The city's court filing states that some of those released without charges include a man with 14 prior convictions arrested on cocaine distribution charges; and a burglary suspect with 17 prior convictions.
City police can rearrest the suspects. But police officials said that costs time and money.
"Imagine," Mahoney said, "your tax dollars being spent to rearrest people because the state was unable to operate a facility to process them the first time."
State public defender Nancy S. Forster read a prepared statement yesterday about the city's filing. She said, "I'm glad that the work of the Office of the Public Defender has served to place the conditions at Central Booking under the microscope and has finally lit a fire under all those responsible for and affected by the nightmare at Central Booking."

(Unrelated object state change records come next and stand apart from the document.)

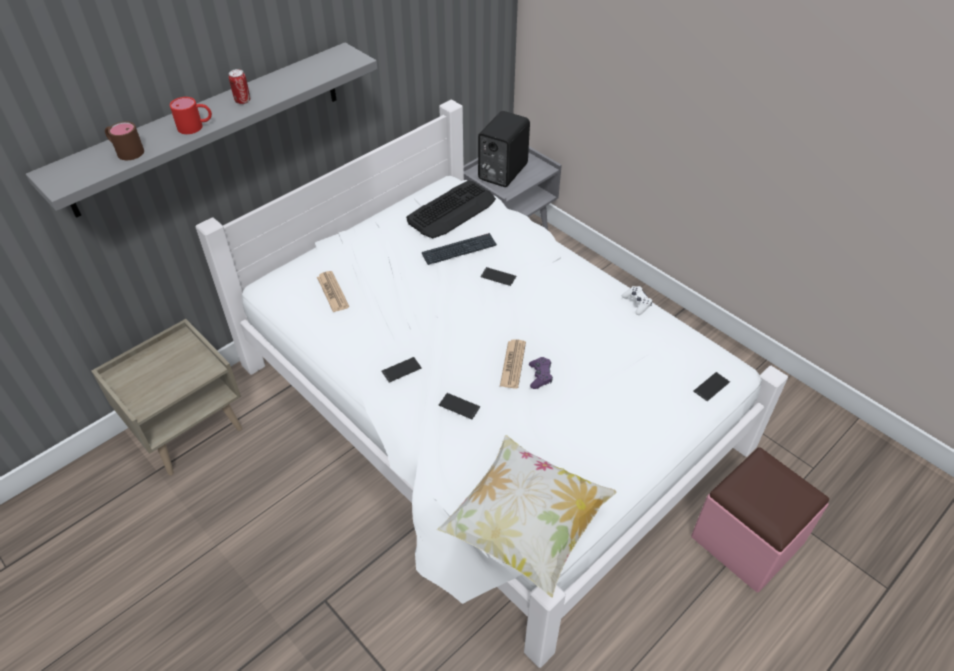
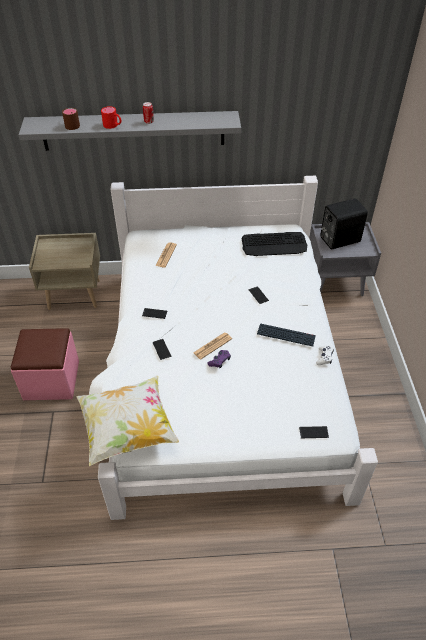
camera: 40 degrees right, 0 degrees up
(459, 250) = (253, 269): keyboard -> keyboard (286, 336)
(747, 540) = (292, 550): pink ottoman -> pink ottoman (51, 380)

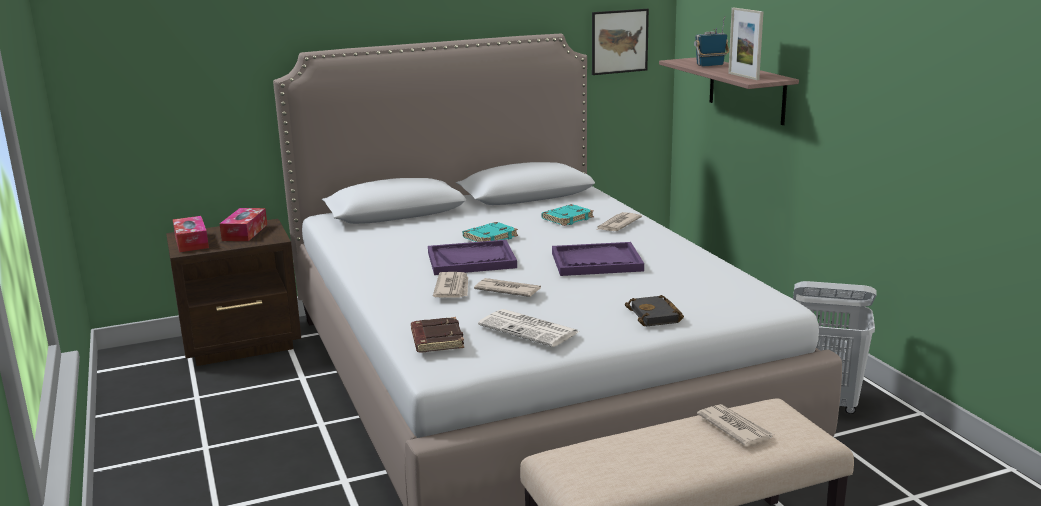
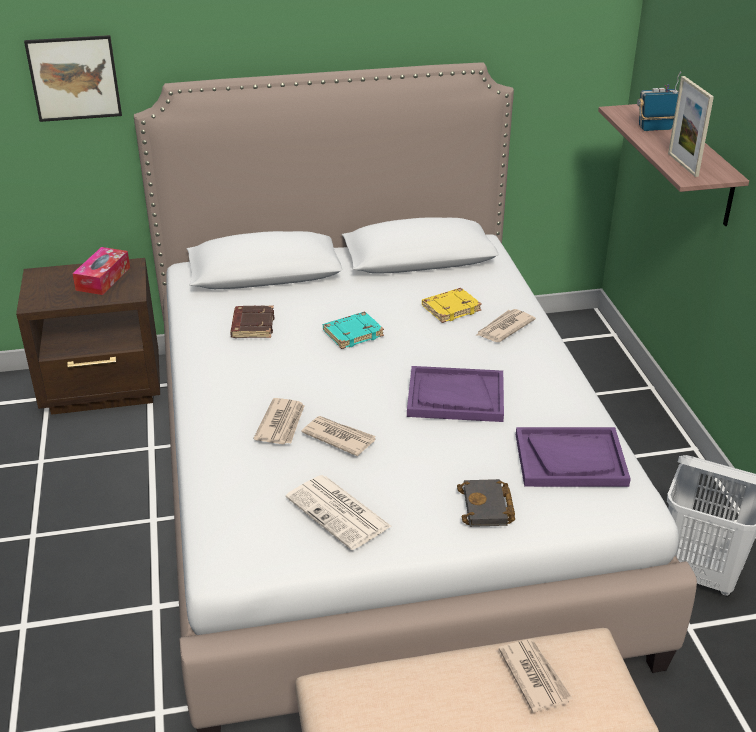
camera: 10 degrees right, 15 degrees up
(191, 242) = (44, 288): tissue box -> none
(436, 340) = (234, 515): brown book -> brown book (252, 325)
(471, 260) = (319, 374): purple tray -> purple tray (570, 459)
(567, 218) = (451, 308): turquoise book -> yellow book
(619, 41) = (560, 68): picture -> picture (74, 78)

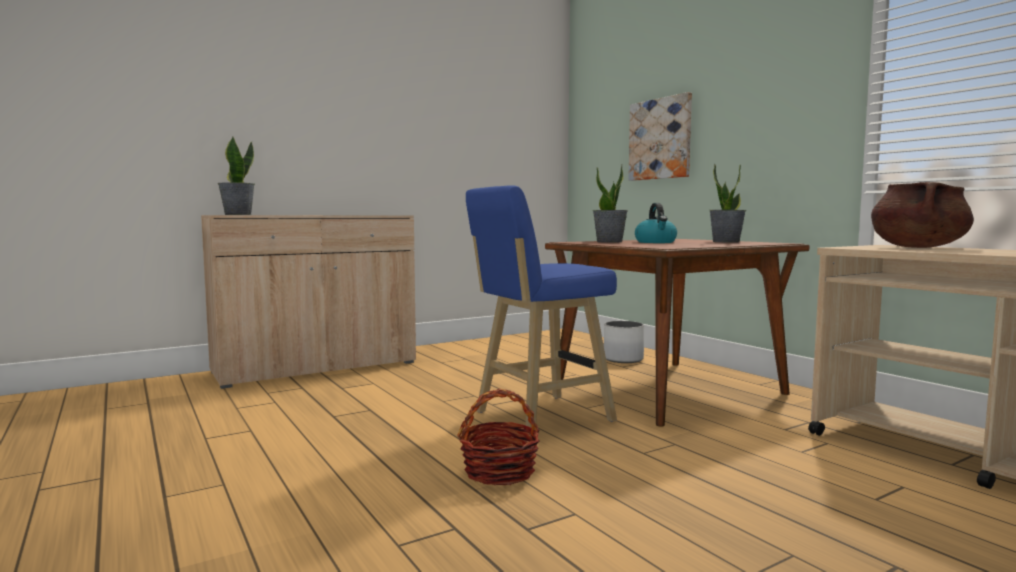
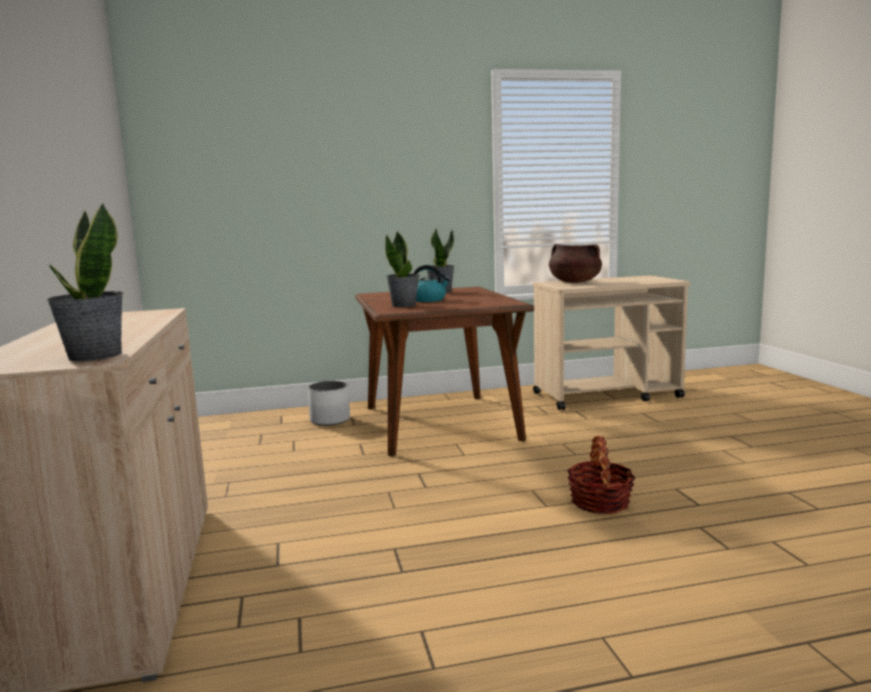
camera: 70 degrees left, 5 degrees up
(538, 417) = (478, 474): blue stool -> none
(660, 139) = (296, 195): picture -> none

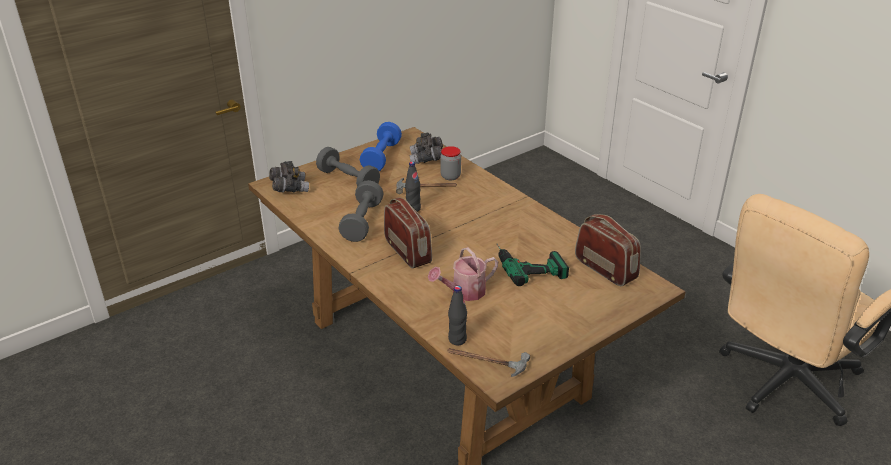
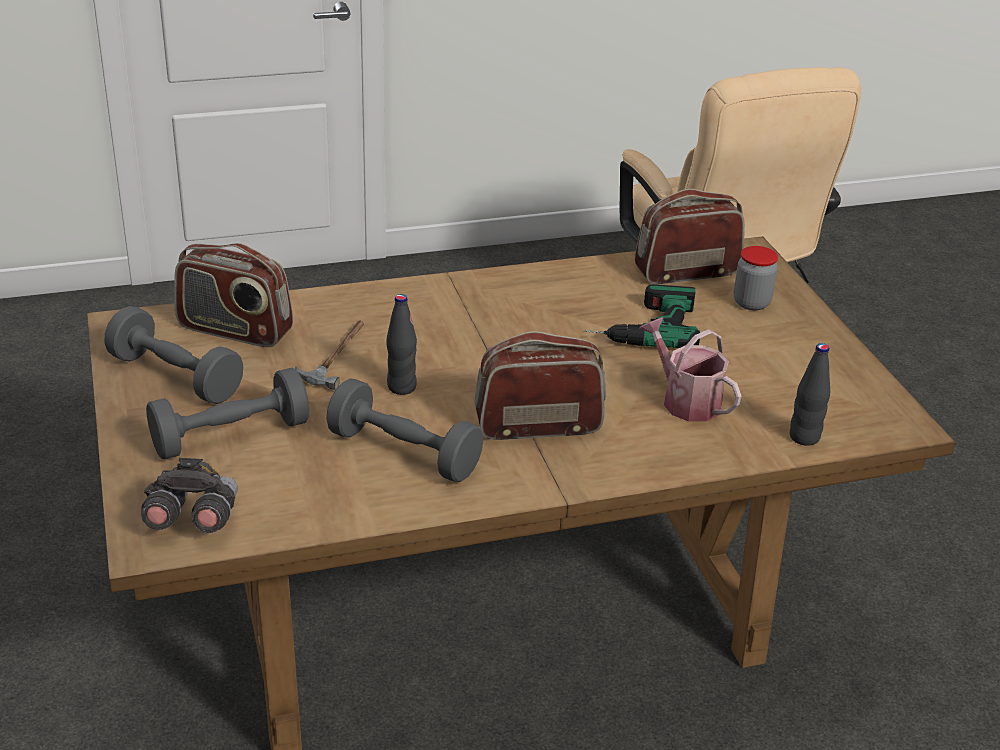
camera: 70 degrees left, 0 degrees up
(381, 157) = (175, 377): blue dumbbell -> grey dumbbell
(426, 159) = (234, 330): grey binoculars -> radio
(450, 176) = (321, 322): jar -> jar (751, 303)
(464, 292) = (685, 400): watering can -> watering can turned 150 degrees clockwise
(485, 361) = (863, 426): hammer -> none

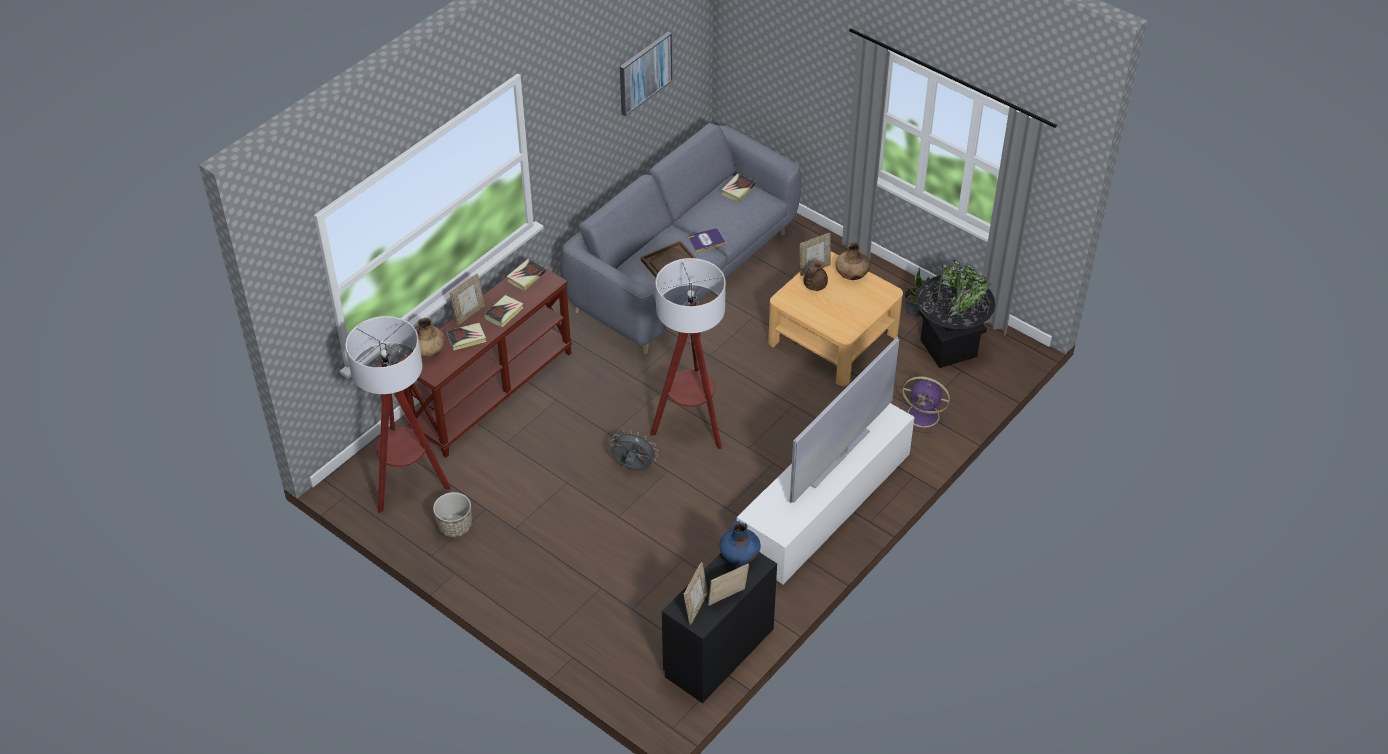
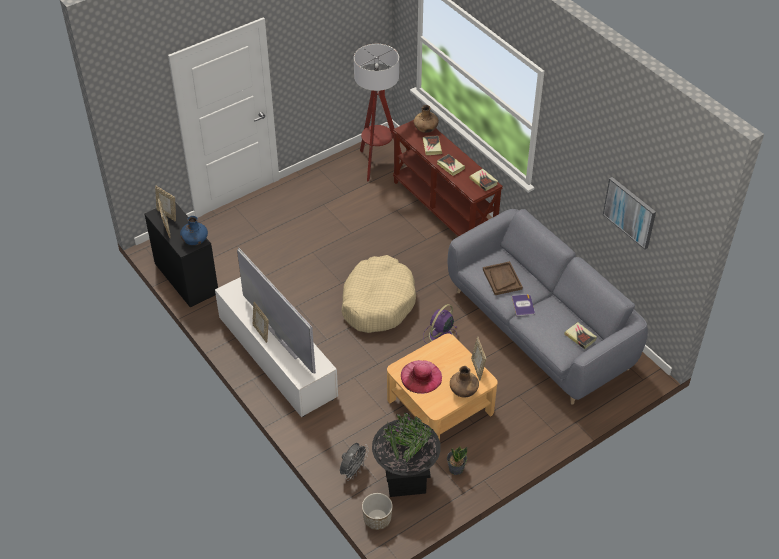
camera: 105 degrees right, 0 degrees up
(455, 526) = (336, 179): planter -> planter (377, 519)
(469, 314) = (454, 151): picture frame -> picture frame (261, 332)
(633, 468) = (351, 266): grey fan -> grey fan (353, 471)
(690, 426) = (377, 302): floor lamp -> beige dog bed
(814, 285) = (458, 364): brown teapot -> none
(846, 312) = (421, 376): none -> pink hat
(924, 416) = (338, 441): purple fan -> purple fan (440, 336)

The downtown monolith is the keystone of the city's criminal justice system - where police turn over suspects to the state, prosecutors decide whether to press charges, suspects get defense attorneys, and judges and court commissioners decide whom to release.
It was designed to process about 60,000 suspects a year but has been taking on about 100,000. It was designed to hold about 900 suspects but regularly holds 1,200. Inmates have described being crammed into cells with people suffering from health problems and drug withdrawal.
The facility has had problems since it opened a decade ago, but scrutiny has intensified in recent months amid high-profile incidents. Warden Susan M. Murphy retired this month after being offered a transfer. Eight correctional officers were fired after officers are said to have beaten to death an inmate, prompting criminal and federal investigations.
Part of the city's motion reads: "In simplest terms, the present situation is intolerable, and there is no reason to believe that necessary corrective action will be taken absent strong and clear direction from the court."